**Given request**
Can you swap "Rank1" for "Ranking" in the lines between the one holding "- row: 1997" and the one holding "Tommi Mäkinen | column 3: 10 -> 13", inclusive, and give back only those lines with everything else unchanged and the pictures left out?

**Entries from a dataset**
════════════════

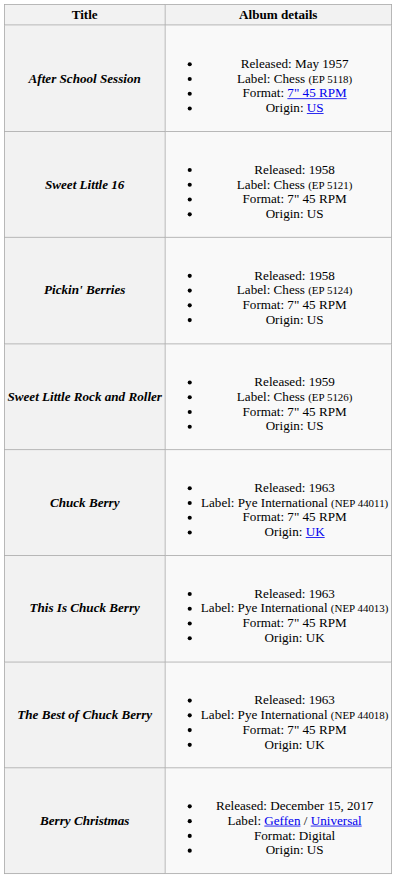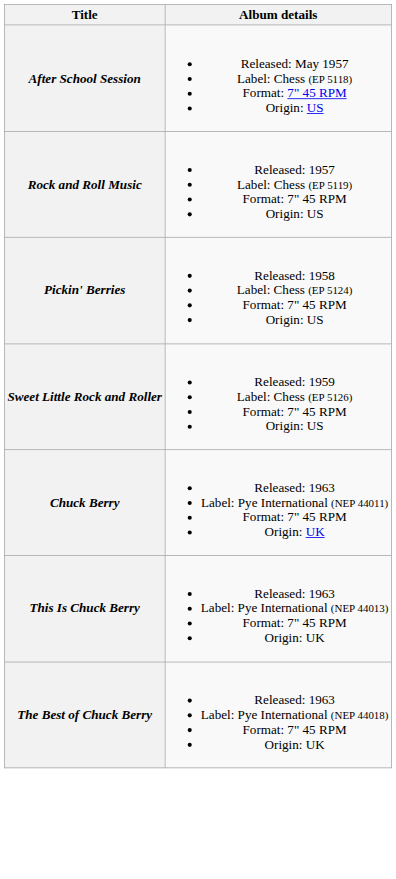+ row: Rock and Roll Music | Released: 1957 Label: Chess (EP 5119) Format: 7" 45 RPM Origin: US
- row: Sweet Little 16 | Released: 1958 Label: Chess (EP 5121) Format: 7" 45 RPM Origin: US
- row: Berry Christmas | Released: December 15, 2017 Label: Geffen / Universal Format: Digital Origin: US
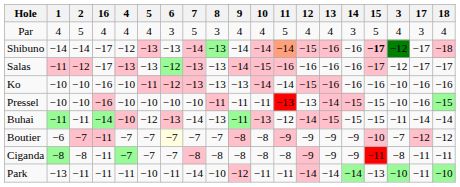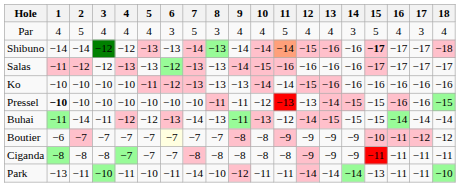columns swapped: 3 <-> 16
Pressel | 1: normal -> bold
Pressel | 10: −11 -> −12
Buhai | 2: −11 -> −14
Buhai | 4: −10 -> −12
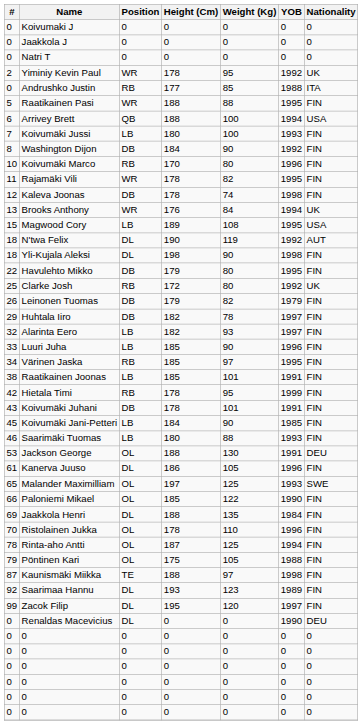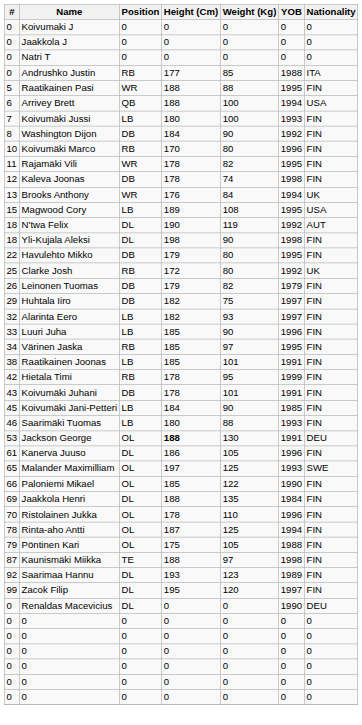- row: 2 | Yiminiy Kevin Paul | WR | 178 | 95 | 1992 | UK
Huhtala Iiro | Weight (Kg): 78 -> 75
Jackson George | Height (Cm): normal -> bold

════════════════

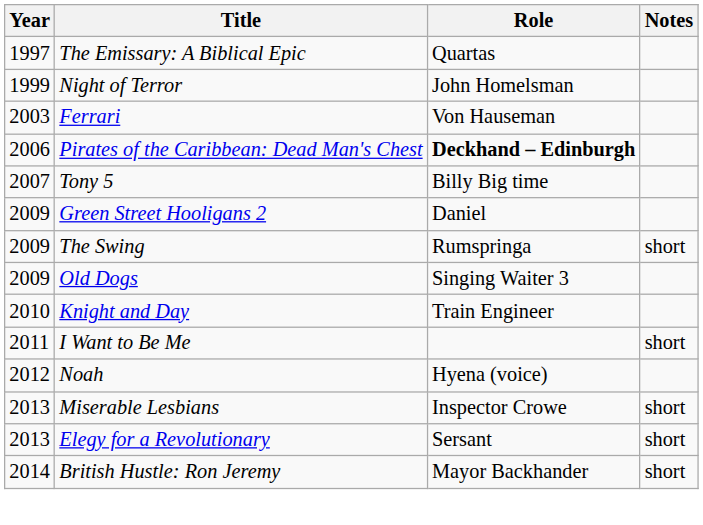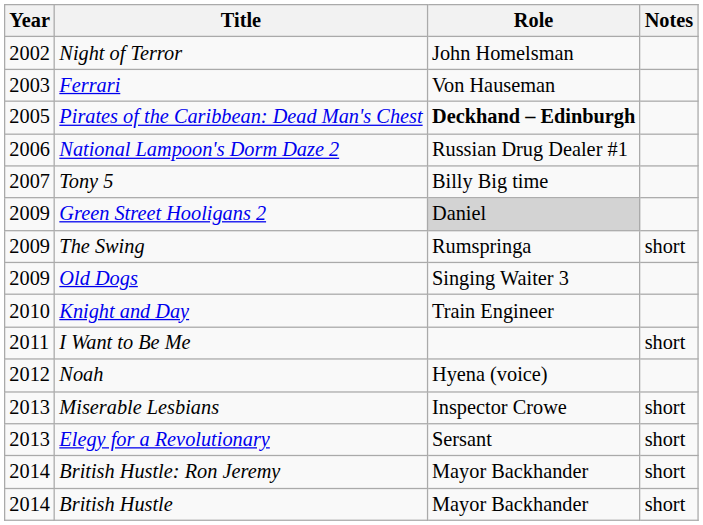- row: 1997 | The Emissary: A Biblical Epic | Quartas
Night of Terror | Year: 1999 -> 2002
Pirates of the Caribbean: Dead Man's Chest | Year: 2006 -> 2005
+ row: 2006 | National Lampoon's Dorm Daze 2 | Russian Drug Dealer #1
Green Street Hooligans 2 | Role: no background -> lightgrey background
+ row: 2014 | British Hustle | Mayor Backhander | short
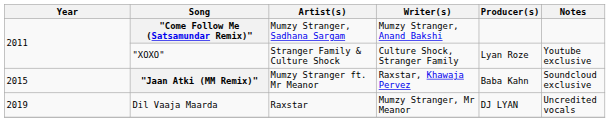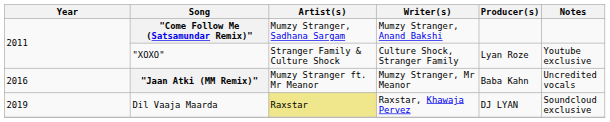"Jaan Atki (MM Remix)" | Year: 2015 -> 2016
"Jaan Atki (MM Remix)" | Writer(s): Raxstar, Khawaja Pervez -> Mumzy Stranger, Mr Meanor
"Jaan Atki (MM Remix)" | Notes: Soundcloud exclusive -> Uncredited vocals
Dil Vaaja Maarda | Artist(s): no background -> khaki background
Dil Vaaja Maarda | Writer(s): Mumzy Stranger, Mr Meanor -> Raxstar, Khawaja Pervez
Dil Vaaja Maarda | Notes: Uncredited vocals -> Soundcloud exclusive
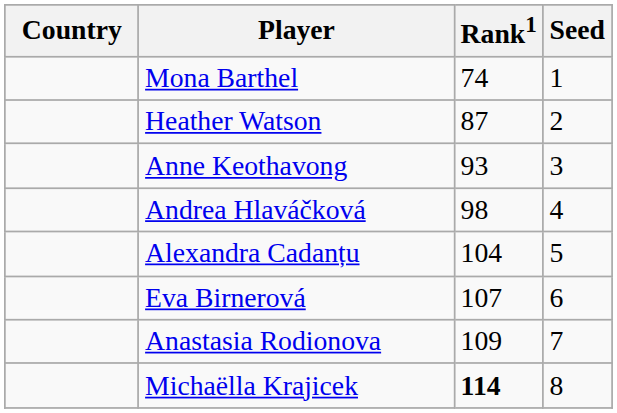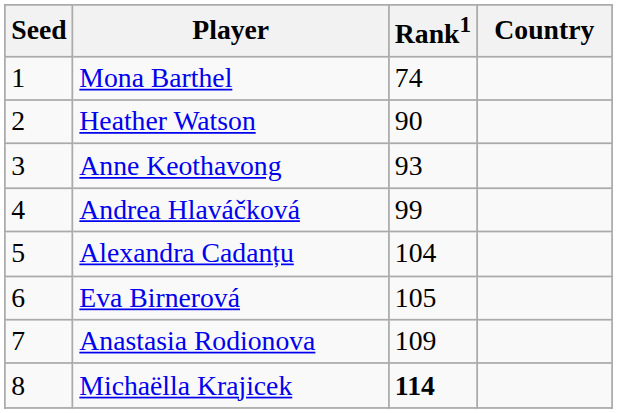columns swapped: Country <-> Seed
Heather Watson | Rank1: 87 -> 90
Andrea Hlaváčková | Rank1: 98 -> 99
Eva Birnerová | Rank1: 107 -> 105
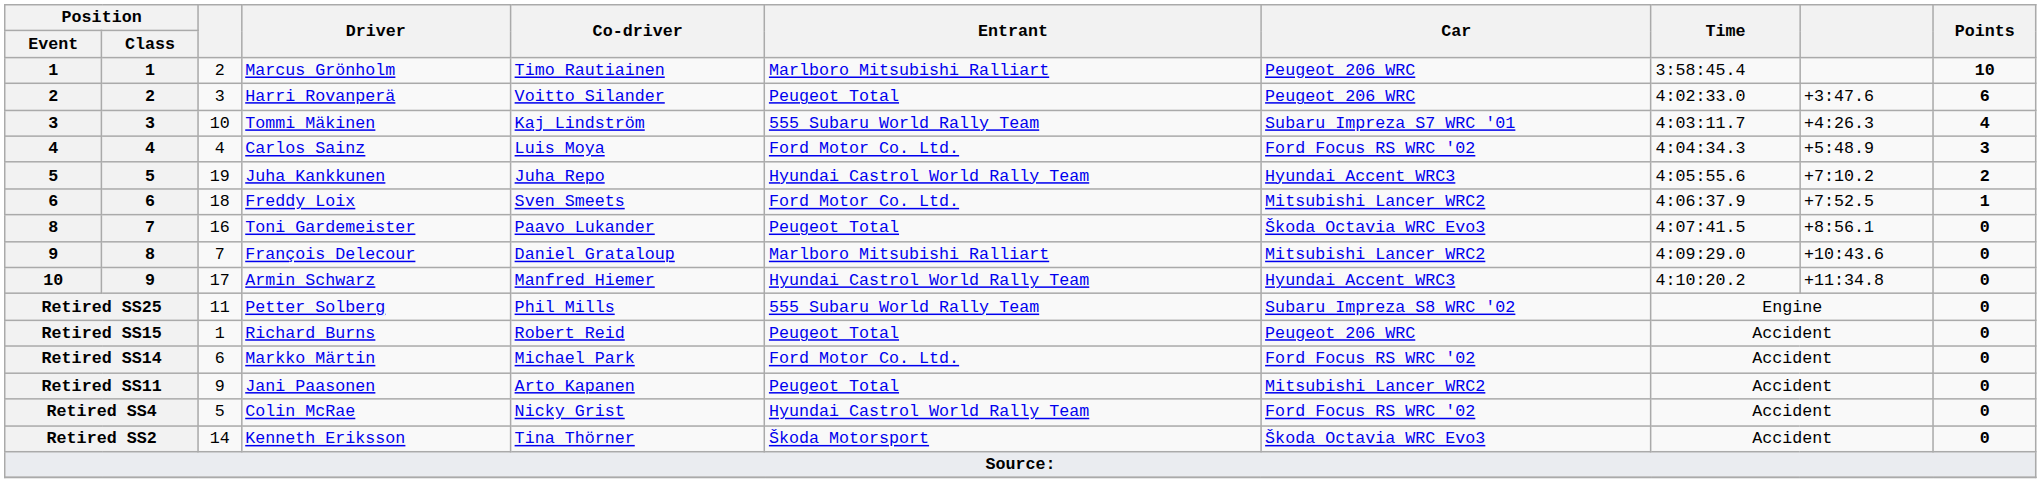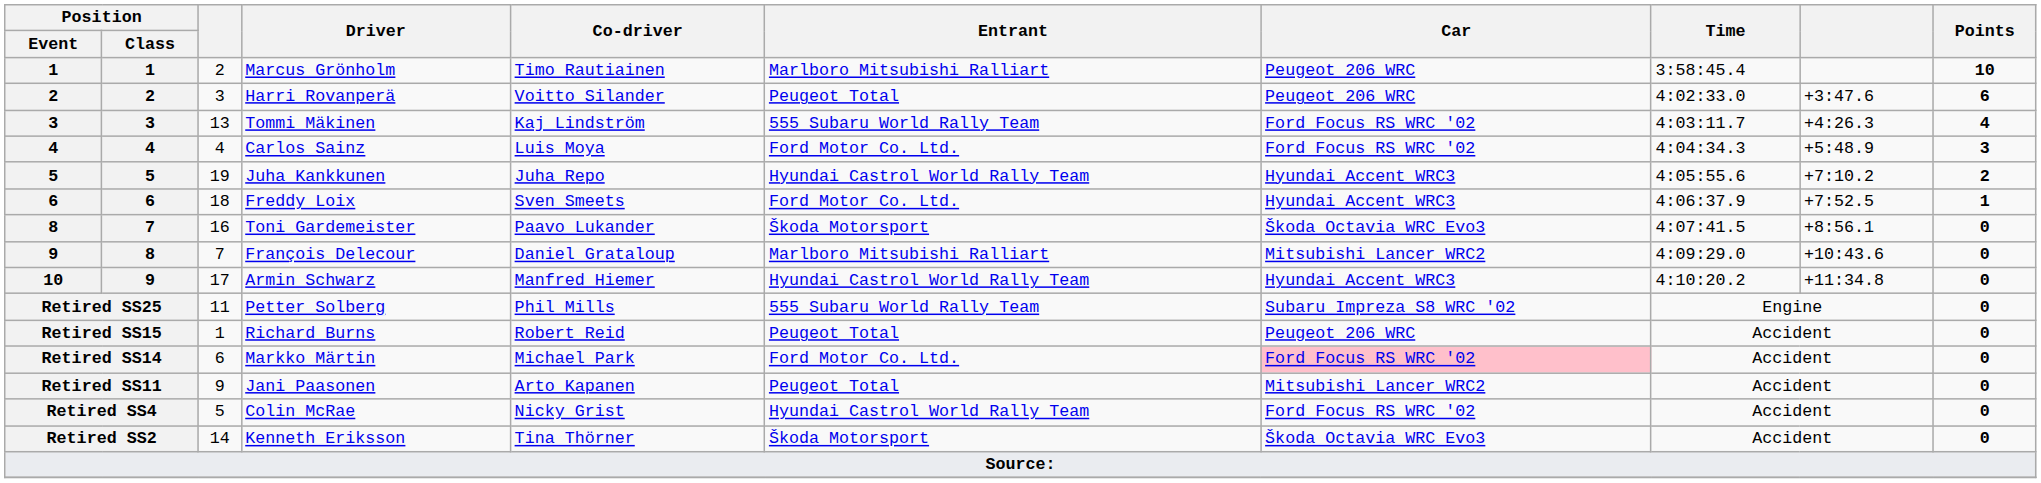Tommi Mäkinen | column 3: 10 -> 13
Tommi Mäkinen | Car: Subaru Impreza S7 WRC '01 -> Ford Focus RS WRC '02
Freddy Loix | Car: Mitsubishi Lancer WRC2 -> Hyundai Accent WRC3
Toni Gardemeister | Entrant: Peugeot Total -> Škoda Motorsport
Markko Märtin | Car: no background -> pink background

════════════════

**Reply**
- row: 1997 | The Emissary: A Biblical Epic | Quartas
Night of Terror | Year: 1999 -> 2002
Pirates of the Caribbean: Dead Man's Chest | Year: 2006 -> 2005
+ row: 2006 | National Lampoon's Dorm Daze 2 | Russian Drug Dealer #1
Green Street Hooligans 2 | Role: no background -> lightgrey background
+ row: 2014 | British Hustle | Mayor Backhander | short
"Jaan Atki (MM Remix)" | Year: 2015 -> 2016
"Jaan Atki (MM Remix)" | Writer(s): Raxstar, Khawaja Pervez -> Mumzy Stranger, Mr Meanor
"Jaan Atki (MM Remix)" | Notes: Soundcloud exclusive -> Uncredited vocals
Dil Vaaja Maarda | Artist(s): no background -> khaki background
Dil Vaaja Maarda | Writer(s): Mumzy Stranger, Mr Meanor -> Raxstar, Khawaja Pervez
Dil Vaaja Maarda | Notes: Uncredited vocals -> Soundcloud exclusive
columns swapped: Country <-> Seed
Heather Watson | Ranking: 87 -> 90
Andrea Hlaváčková | Ranking: 98 -> 99
Eva Birnerová | Ranking: 107 -> 105
Tommi Mäkinen | column 3: 10 -> 13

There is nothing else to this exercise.